Unfortunately, McCain Picks a Good One

John McCain may have just won the Presidency with his pick of reformist Alaskan Governor Sarah Palin for Vice President. Palin is the one choice he could have made that reaches out to three key pools of potential swing voters:

1) People who go by "feeling tone" rather than issues- "feelers" rather than "thinkers". This is a significant slice, if not the majority, of swing voters. Palin is likeable. Understand that I am not putting such people down. Most of them can make the correct decision about a person that they spend lots of time interacting with. In other words, in real life "feeling" usually works for them. In politics, especially when they get only carefully controlled views of the candidates, it often doesn't. Many politicians fit the description one Democratic Senator used for Bill Clinton: "An unusually good liar".

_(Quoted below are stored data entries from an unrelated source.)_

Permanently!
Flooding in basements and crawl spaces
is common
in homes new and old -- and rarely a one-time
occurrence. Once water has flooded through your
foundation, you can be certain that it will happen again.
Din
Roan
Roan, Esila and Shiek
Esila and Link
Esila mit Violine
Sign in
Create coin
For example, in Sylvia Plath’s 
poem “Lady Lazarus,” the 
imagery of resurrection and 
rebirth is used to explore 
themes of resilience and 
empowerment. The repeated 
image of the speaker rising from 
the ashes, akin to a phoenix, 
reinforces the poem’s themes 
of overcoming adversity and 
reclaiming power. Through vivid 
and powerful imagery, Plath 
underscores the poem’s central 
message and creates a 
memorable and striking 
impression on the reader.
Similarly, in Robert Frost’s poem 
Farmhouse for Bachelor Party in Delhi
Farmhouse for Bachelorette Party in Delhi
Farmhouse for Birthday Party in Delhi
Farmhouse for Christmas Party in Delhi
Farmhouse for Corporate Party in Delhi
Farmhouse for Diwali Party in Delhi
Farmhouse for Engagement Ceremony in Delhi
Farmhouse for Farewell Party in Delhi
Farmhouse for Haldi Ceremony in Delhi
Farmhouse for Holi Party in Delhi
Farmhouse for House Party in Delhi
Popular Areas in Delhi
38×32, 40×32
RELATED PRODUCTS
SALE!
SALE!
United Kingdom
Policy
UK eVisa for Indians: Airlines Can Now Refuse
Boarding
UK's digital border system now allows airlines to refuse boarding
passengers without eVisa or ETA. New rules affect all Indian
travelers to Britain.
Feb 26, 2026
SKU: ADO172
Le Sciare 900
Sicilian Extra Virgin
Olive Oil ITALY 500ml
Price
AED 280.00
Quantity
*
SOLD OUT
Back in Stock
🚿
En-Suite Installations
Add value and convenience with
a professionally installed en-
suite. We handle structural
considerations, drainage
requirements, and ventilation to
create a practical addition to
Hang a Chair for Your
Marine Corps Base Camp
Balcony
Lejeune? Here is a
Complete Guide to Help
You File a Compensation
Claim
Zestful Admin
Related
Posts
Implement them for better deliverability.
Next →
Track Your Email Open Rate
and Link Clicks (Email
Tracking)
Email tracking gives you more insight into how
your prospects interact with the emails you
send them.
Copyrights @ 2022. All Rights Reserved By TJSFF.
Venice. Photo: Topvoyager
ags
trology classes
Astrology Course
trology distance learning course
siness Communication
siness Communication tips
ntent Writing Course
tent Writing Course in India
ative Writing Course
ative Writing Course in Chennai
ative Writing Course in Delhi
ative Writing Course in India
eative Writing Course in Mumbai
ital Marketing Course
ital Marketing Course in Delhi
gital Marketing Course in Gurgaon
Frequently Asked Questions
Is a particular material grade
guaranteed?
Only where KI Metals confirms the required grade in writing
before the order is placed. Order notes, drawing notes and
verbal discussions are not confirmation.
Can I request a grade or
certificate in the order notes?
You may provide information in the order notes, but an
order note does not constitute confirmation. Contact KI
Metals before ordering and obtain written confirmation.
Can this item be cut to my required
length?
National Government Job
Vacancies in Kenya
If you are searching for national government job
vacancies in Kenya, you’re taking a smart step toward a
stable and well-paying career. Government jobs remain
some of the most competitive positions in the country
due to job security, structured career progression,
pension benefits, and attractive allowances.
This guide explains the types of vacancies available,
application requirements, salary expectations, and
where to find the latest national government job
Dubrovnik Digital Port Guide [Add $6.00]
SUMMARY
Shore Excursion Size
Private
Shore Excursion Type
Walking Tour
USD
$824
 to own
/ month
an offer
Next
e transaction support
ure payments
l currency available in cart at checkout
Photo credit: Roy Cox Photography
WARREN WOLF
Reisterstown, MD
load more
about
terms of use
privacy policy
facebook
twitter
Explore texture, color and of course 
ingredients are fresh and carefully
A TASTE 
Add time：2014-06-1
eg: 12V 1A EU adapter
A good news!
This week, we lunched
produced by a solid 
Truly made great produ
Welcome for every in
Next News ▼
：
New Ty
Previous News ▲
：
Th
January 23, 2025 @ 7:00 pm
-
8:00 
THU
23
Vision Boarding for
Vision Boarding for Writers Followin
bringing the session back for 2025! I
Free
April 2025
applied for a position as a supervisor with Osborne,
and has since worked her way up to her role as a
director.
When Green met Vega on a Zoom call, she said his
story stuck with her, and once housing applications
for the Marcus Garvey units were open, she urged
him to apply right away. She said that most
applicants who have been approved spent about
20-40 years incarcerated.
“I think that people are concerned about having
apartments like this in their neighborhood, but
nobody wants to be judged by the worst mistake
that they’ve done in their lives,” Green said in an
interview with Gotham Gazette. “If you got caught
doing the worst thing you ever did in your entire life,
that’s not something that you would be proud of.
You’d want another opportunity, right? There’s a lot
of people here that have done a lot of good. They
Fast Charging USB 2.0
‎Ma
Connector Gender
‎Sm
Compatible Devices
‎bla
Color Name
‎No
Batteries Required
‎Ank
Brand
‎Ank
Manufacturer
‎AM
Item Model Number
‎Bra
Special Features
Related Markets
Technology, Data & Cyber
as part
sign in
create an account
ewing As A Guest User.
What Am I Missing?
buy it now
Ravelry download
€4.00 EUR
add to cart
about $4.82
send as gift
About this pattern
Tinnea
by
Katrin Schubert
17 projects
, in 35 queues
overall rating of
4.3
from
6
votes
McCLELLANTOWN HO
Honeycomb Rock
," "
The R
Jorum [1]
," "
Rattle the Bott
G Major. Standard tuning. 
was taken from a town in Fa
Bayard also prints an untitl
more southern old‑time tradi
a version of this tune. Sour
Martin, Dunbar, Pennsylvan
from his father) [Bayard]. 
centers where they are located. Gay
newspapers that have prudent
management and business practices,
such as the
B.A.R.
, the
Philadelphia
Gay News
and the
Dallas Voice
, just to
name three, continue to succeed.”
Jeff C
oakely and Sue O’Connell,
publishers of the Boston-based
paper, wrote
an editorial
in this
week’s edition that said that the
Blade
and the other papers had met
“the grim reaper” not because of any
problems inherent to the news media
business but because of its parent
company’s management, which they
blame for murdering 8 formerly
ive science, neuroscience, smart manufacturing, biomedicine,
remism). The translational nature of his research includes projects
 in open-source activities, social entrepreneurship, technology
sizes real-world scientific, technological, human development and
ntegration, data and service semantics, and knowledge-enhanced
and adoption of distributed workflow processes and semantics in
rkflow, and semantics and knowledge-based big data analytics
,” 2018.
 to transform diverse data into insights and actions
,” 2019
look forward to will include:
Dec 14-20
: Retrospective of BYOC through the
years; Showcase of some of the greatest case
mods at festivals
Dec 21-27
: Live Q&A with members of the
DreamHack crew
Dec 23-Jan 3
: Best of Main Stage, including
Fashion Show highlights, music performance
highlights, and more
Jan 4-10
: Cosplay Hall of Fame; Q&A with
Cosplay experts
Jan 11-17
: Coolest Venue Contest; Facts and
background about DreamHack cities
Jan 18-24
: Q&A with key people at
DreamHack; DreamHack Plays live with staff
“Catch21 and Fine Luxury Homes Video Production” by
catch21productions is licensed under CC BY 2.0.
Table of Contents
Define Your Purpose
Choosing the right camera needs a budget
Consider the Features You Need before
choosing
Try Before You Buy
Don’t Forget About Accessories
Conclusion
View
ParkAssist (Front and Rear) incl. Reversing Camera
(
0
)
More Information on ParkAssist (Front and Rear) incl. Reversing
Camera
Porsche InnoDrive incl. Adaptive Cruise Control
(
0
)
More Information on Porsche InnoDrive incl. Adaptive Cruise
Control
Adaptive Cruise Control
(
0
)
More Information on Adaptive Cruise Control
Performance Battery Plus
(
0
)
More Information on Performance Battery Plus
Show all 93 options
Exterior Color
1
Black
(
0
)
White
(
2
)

2) Conservative Christians who tended Huckabee. Palin is one of them. She is a corruption-fighting pro-life NRA member who defends traditional marriage (with some caveats). The areas where she does not line up with God's standards for civil government are unknowns to most conservative Christians. These folks, including presumably the Governor herself, have been mis-led into thinking that applying the Christian walk to public policy is just a matter of two or three hot-button issues rather than an interconnected world-view.

3) Democratic-voting women who are angered by Hillary Clinton's loss to Obama. This will be the smallest of the three swing groups, because most of these folks will vote Democrat no matter how angry and bitter they are at Obama. This is especially true of the so-called "feminists" in groups like NARAL and Emily's List. The real hard-core liberal women won't vote for McCain-Palin no matter how enraged they are over Obama vs. Clinton. Many of them spend their lives angry and bitter anyway, so voting that way won't be much of a change for them. But some will come over. Each vote McCain-Palin gets from these gals is like two votes- one lost for Obama-Biden and one gained for them. In an election where the country is evenly divided, even a group that is one half of one percent is meaningful.

The GOP establishment is not too crazy about Palin, and that is a good thing. Expect the corporate media to savage her. These folks want to keep the taxpayer money skids greased, and Palin has a well-earned reputation of opposing corruption. Still, if she can survive that, I expect McCain has just won the election with his pick. That is a bad thing for two reasons:

1) The economy, due to titanic bi-partisan thievery and mis-rule, is going to come crashing down in the next four years no matter which side gets in. It is going to be like getting elected Captain of the Titanic seconds before it hits the iceberg. People will still blame the folks "in charge" at the time a disaster that in reality was decades in the making becomes manifest.

2) Palin is a friendly, sincere, three-button conservative Christian. The conservative Christians will use her selection to tell themselves that "everything is OK" with their continued efforts to "take back" the Republican party. But everything is NOT OK. They never had the party, we were always used, and they never will. She will be the enabler that Lucy uses to get Charlie Brown to put all his heart and effort into trying to kick that football for one more election cycle.

Much of the rest of the country is already justifiably outraged at the Christian Right for their part in foisting the disaster that is the Bush administration on America. If they have a lead role in imposing the personally immoral and politically fascist McCain on the country, what little credibility they have left will be gone. At some point, it will become clear to even the most die-hard Christian Conservative that they need to search for political options beyond the GOP. Sarah Palin puts off that day of reckoning one more election cycle at a time when our country is in crisis. By the time reality hits, it could be too late.

2 Comments:

Blogger F. Prefect said...

I'm a bit more cautious about setting up a timeframe for the inevitable economic apocalypse.

Besides, all we have to worry about is the destruction of earth to make room for a hyperspace bypass.

3:03 PM, August 30, 2008  
Blogger Susan said...

This comment has been removed by a blog administrator.